The popularity of restaurant Facebook pages “grew exponentially,” the study said, with Starbucks clocking in the lowest growth rate at a 208 percent increase. Domino’s had the biggest increase in popularity, with almost 16 times as many “likes” in 2013 as it had in 2010.

Similarly, all the restaurants “greatly accumulated Twitter followers.” Starbucks again had the lowest rate of growth, quadrupling from the approximately 1 million followers it had in 2010, and Subway had the highest rate, with 65 times more followers than it had three years ago.

The restaurants also posted far more videos on YouTube than they did three years ago, the study said, and other social media platforms were also increasingly popular.

From 2009 to 2012, the number of display ads on youth websites declined by 55 percent for the 12 restaurants analyzed in 2009. However, restaurants placed almost 6 billion ads on Facebook in 2012, or 19 percent of all display advertising, making Facebook the primary website for fast-food advertising placements in 2012.

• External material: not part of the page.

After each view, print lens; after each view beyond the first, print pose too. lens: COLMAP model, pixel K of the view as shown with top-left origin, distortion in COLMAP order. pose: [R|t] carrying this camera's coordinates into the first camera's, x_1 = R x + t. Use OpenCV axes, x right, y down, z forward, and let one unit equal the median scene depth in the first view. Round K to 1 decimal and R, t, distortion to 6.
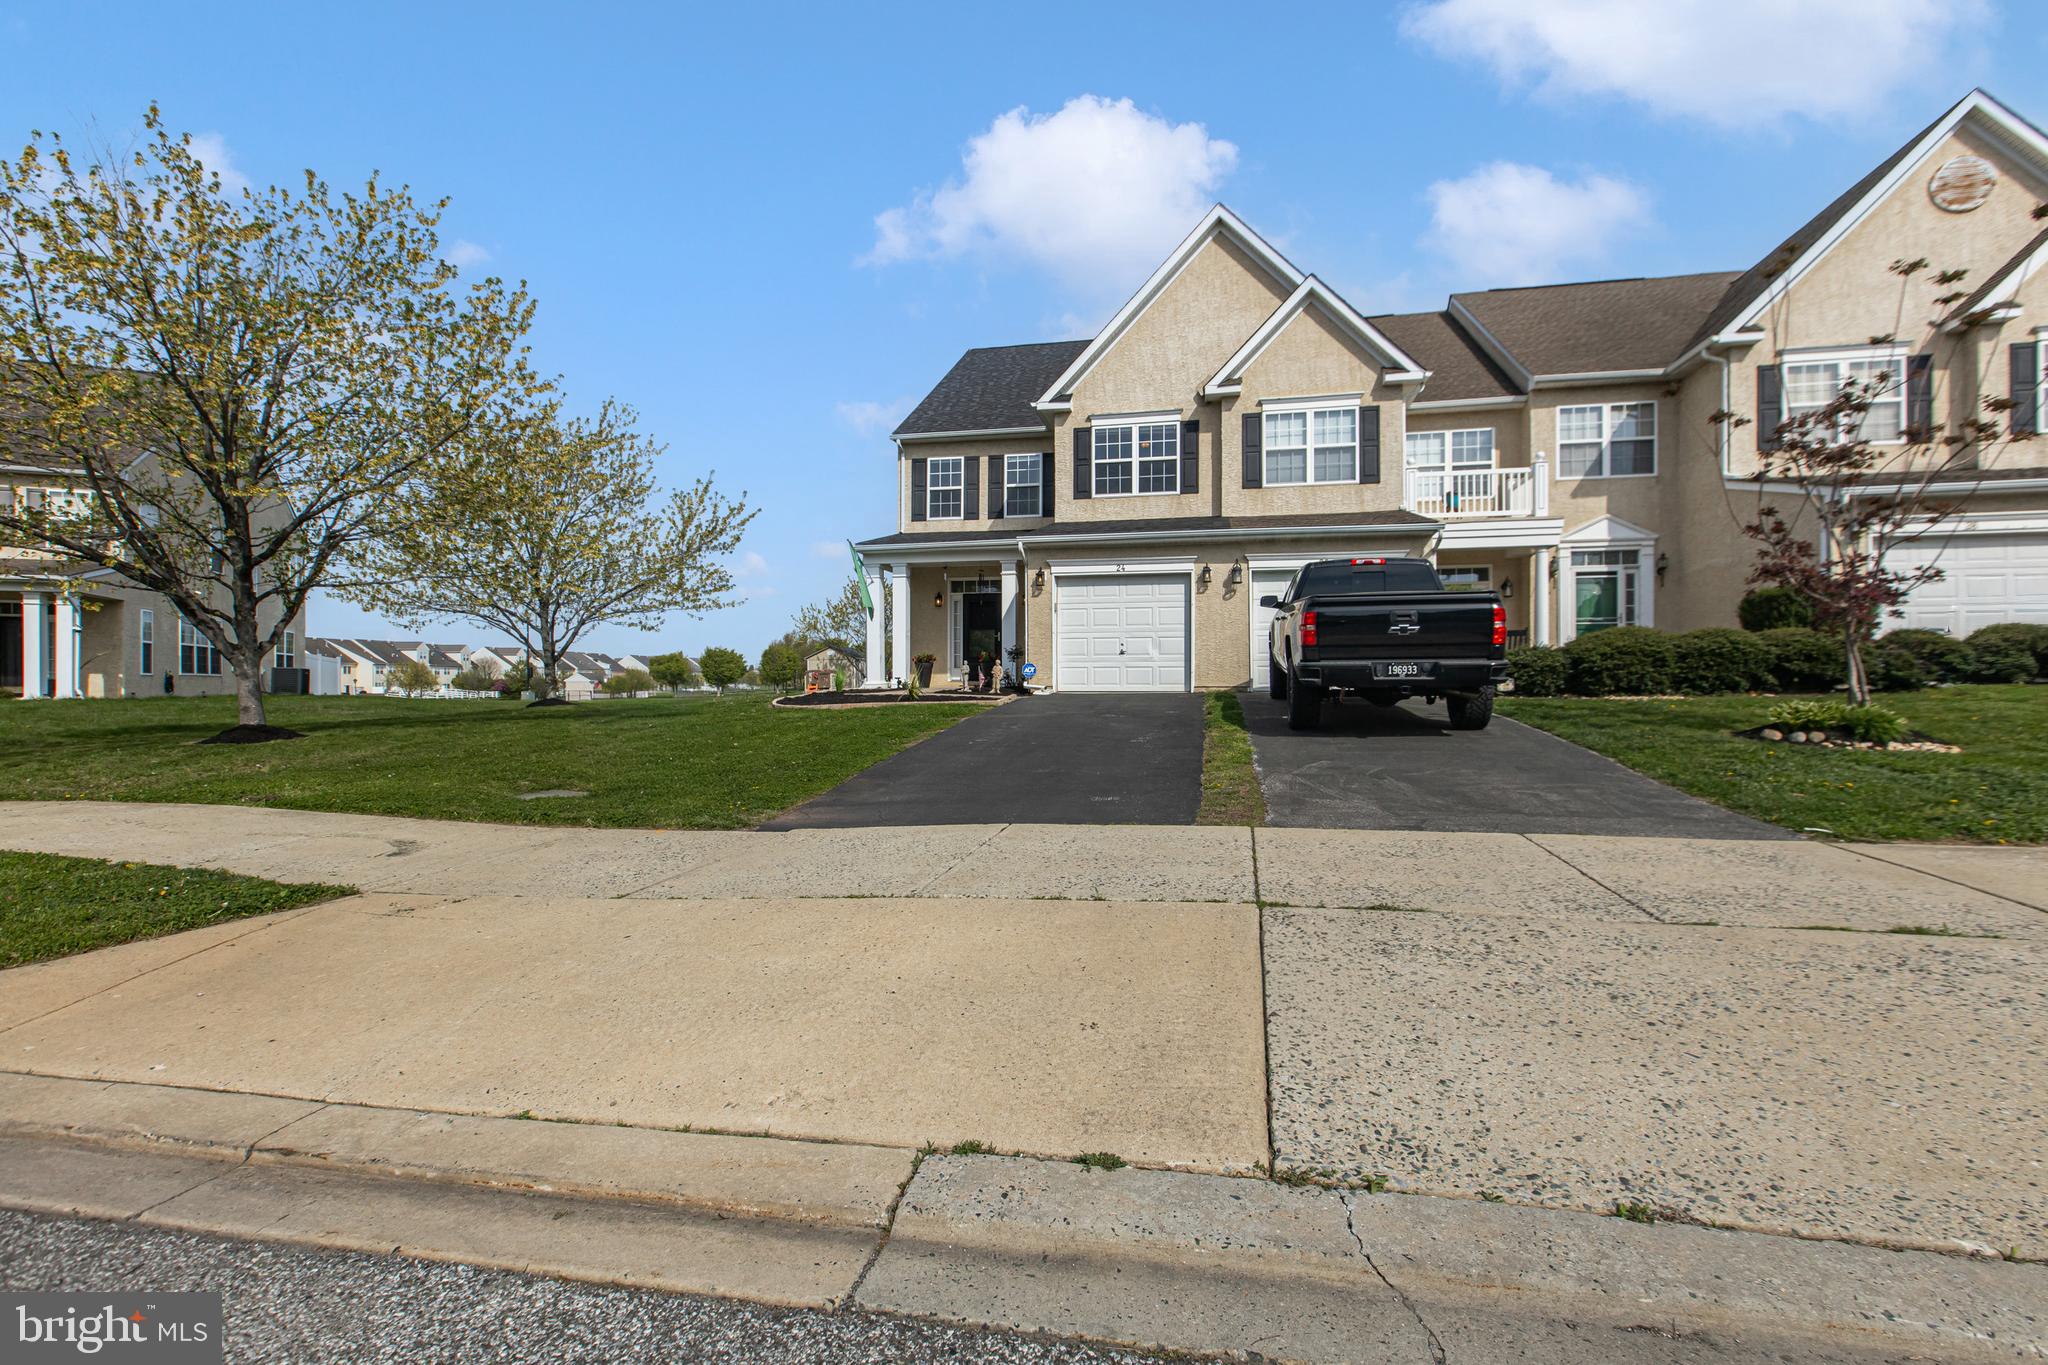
lens RADIAL K [[977.1, 0, 1024.2], [0, 977.1, 684.3], [0, 0, 1]] dist [-0.004266, 0.002734]
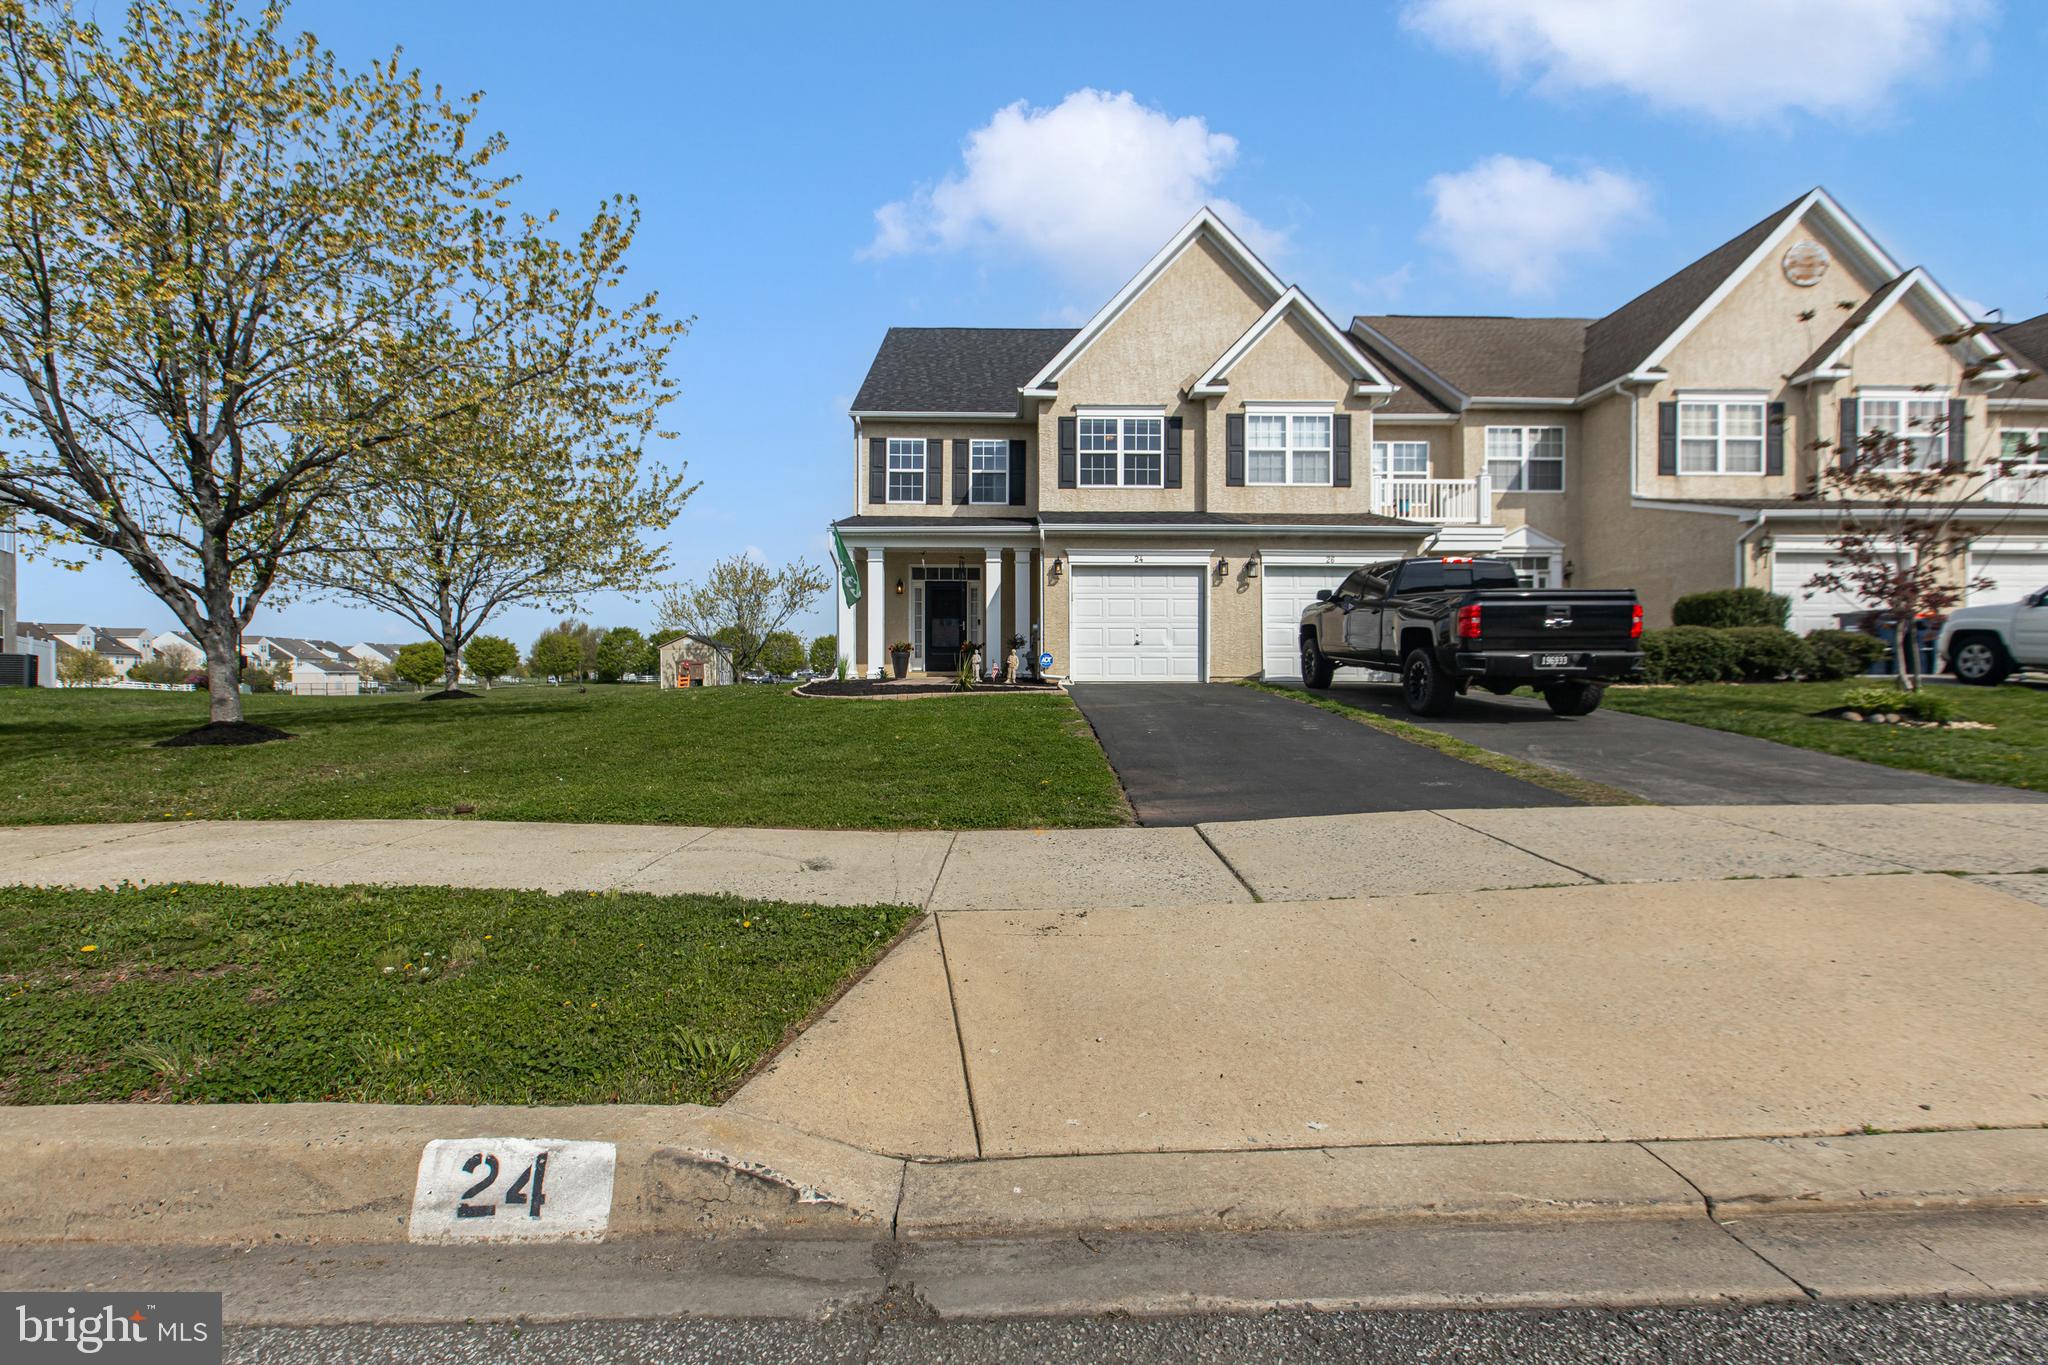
lens RADIAL K [[977.1, 0, 1028.2], [0, 977.1, 681.7], [0, 0, 1]] dist [-0.004266, 0.002734]
pose [[0.970225, 0.000277, 0.242204, -0.233638], [-0.001393, 0.999989, 0.004438, 0.002701], [-0.242201, -0.004644, 0.970215, 0.046955]]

On average, 6 percent of fast-food restaurant display advertisements appeared on youth websites every month in 2012, down from 23 percent in 2009.

Most restaurants in the analysis had more unique visitors to their traditional websites than their mobile sites. Exceptions were Starbucks.com, DunkinDonuts.com, PapaJohns-Specials.com and SonicDriveIn.com. On average, visitors to most of the mobile websites spent less than three minutes per visit.

Total advertising spending by fast-food restaurants reached $4.6 billion in 2012, an 8 percent increase over the $4.3 billion spent in 2009, the study said. TV continued to be the dominant medium, accounting for 88 percent of all fast-food advertising spending ($4.1 billion in 2012).

Consistent with 2009, all other media, including radio, outdoor and Internet, each accounted for 5 percent or less of total advertising spending ($226 million, $199 million, and $68 million, respectively).

“While TV represented three-quarters or more of advertising spending for most restaurants, a few dedicated a greater proportion of their budget to other types of media,” the study said.”

Starbucks, for example, spent 10 percent of its advertising dollars on the Internet and 29 percent on magazines but only 40 percent on TV advertising. The proportions of Panera Bread’s budget allocated to radio and outdoor advertising were higher than average at 19 percent and 23 percent, respectively, and Chick-fil-A dedicated 26 percent of spending to outdoor advertising.